*** Supplied records ***

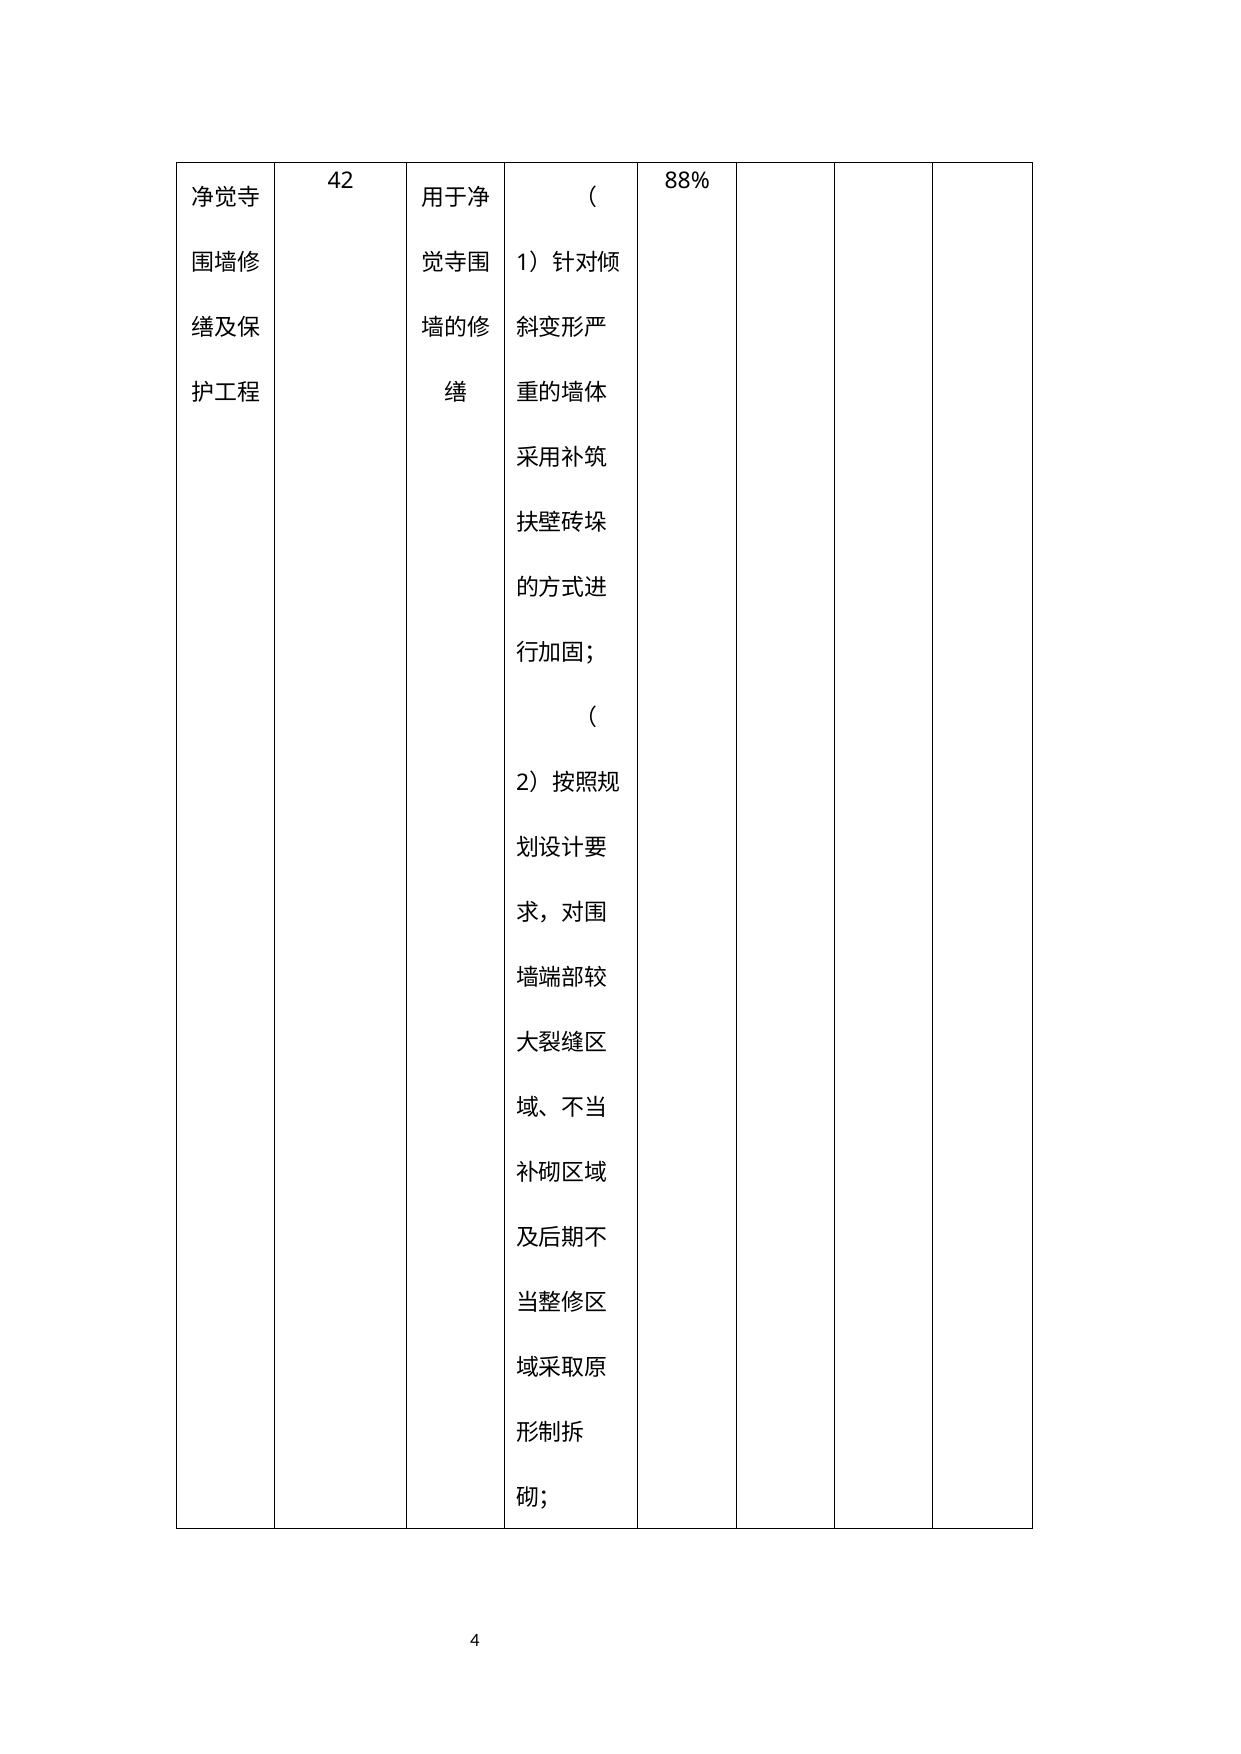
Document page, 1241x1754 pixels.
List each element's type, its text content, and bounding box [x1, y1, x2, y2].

table_cell 88% [638, 163, 736, 1528]
table_cell [933, 163, 1032, 1528]
table_cell 净觉寺围墙修缮及保护工程 [177, 163, 274, 1528]
table_cell [737, 163, 834, 1528]
table_cell [835, 163, 932, 1528]
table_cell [505, 163, 637, 1528]
table_cell 42 [275, 163, 406, 1528]
table_cell 用于净觉寺围墙的修缮 [407, 163, 504, 1528]
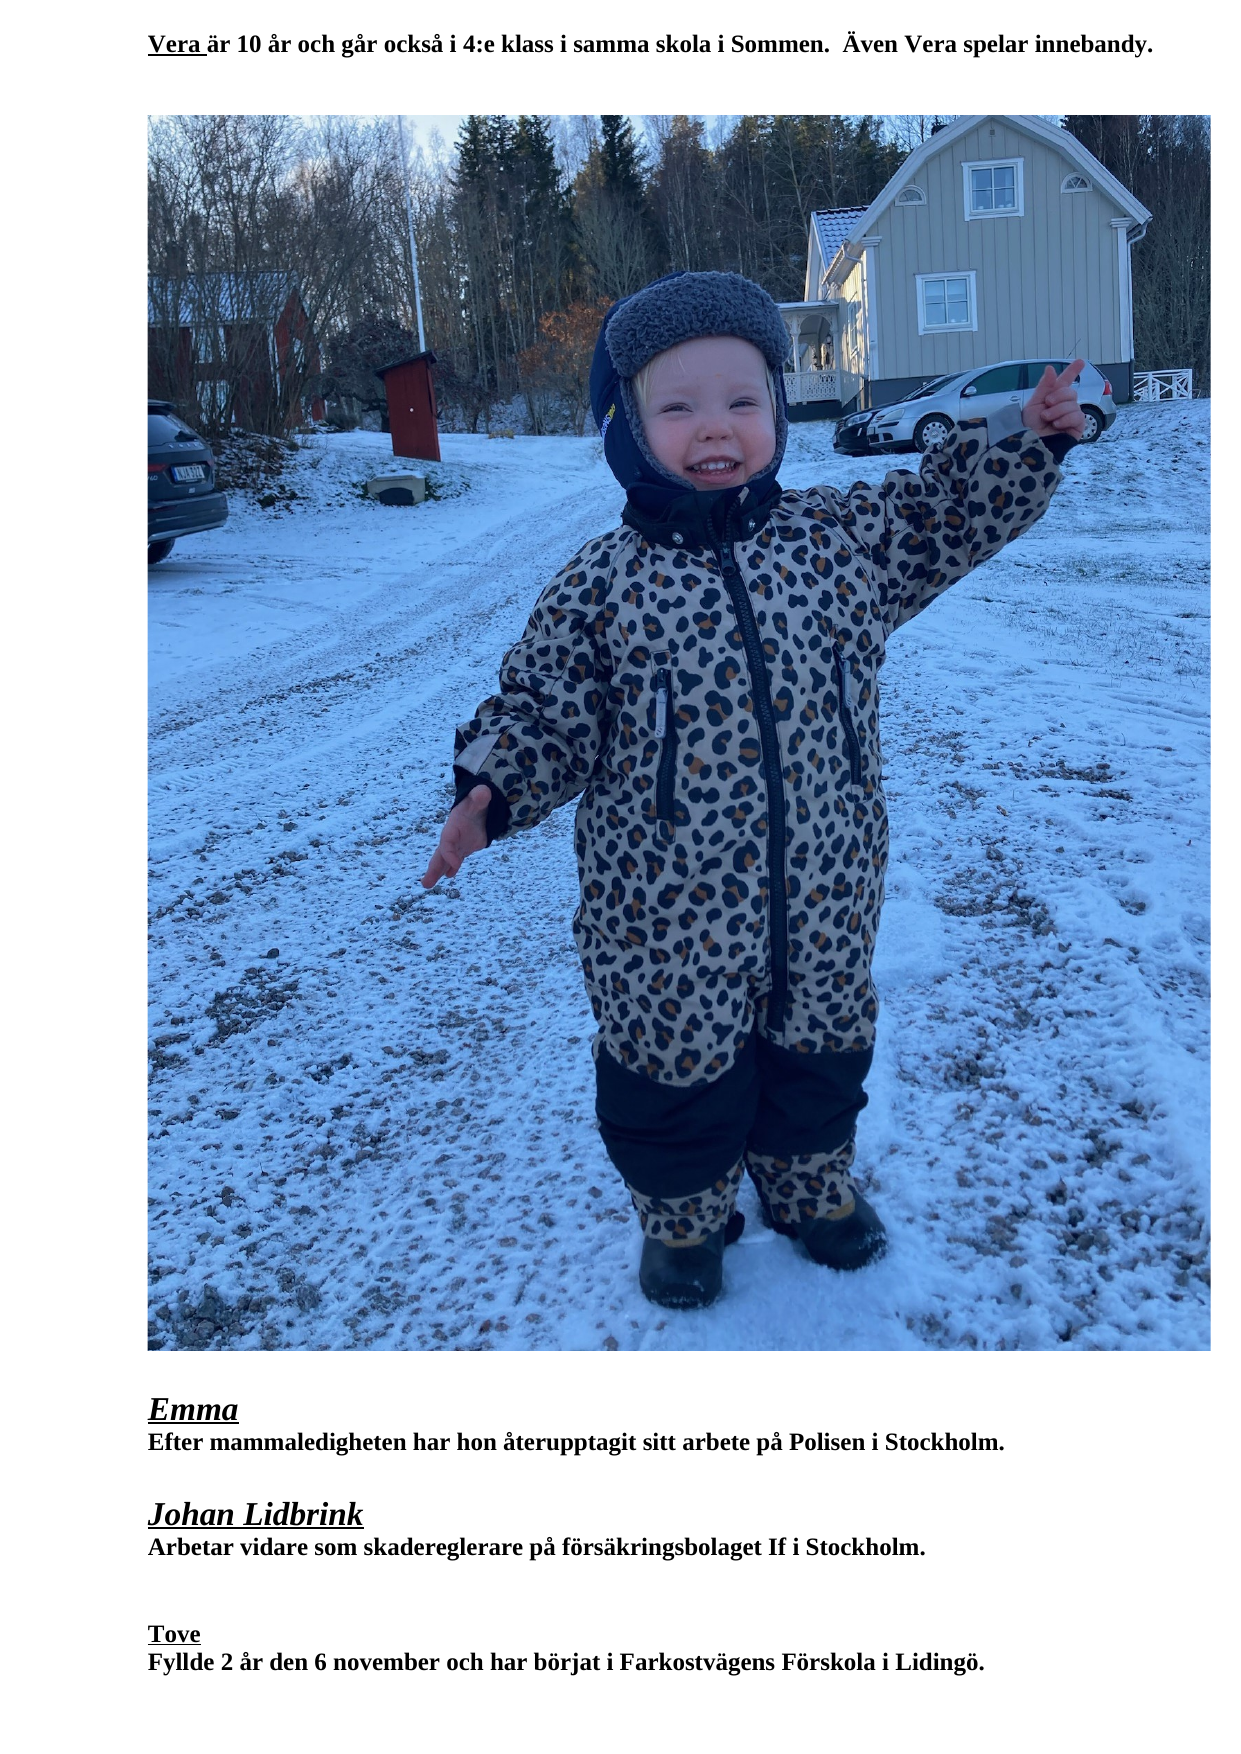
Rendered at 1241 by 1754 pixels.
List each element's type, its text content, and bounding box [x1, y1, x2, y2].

text Efter mammaledigheten har hon återupptagit sitt arbete på Polisen i Stockholm. [148, 1427, 1211, 1456]
text Johan Lidbrink [148, 1494, 1211, 1532]
text Vera är 10 år och går också i 4:e klass i samma skola i Sommen. Även Vera spelar innebandy. [148, 29, 1211, 58]
text Emma [148, 1389, 1211, 1427]
picture [147, 115, 1211, 1351]
text Arbetar vidare som skadereglerare på försäkringsbolaget If i Stockholm. [148, 1532, 1211, 1561]
text Fyllde 2 år den 6 november och har börjat i Farkostvägens Förskola i Lidingö. [148, 1647, 1211, 1676]
text Tove [148, 1619, 1211, 1647]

*** End of Supplied records ***

> **Task description**
What is needed is an exact printout of all the entries, without the pictures.

> **Result of the task**
Document page, 1241x1754 pixels.
List each element's type, its text content, and bounding box [x1, y1, x2, y2].

table_cell 88% [638, 163, 736, 1528]
table_cell [933, 163, 1032, 1528]
table_cell 净觉寺围墙修缮及保护工程 [177, 163, 274, 1528]
table_cell [737, 163, 834, 1528]
table_cell [835, 163, 932, 1528]
table_cell [505, 163, 637, 1528]
table_cell 42 [275, 163, 406, 1528]
table_cell 用于净觉寺围墙的修缮 [407, 163, 504, 1528]
Rendered at 1241 by 1754 pixels.
List each element's type, its text content, and bounding box [x1, y1, x2, y2].

text Efter mammaledigheten har hon återupptagit sitt arbete på Polisen i Stockholm. [148, 1427, 1211, 1456]
text Johan Lidbrink [148, 1494, 1211, 1532]
text Vera är 10 år och går också i 4:e klass i samma skola i Sommen. Även Vera spelar innebandy. [148, 29, 1211, 58]
text Emma [148, 1389, 1211, 1427]
picture [147, 115, 1211, 1351]
text Arbetar vidare som skadereglerare på försäkringsbolaget If i Stockholm. [148, 1532, 1211, 1561]
text Fyllde 2 år den 6 november och har börjat i Farkostvägens Förskola i Lidingö. [148, 1647, 1211, 1676]
text Tove [148, 1619, 1211, 1647]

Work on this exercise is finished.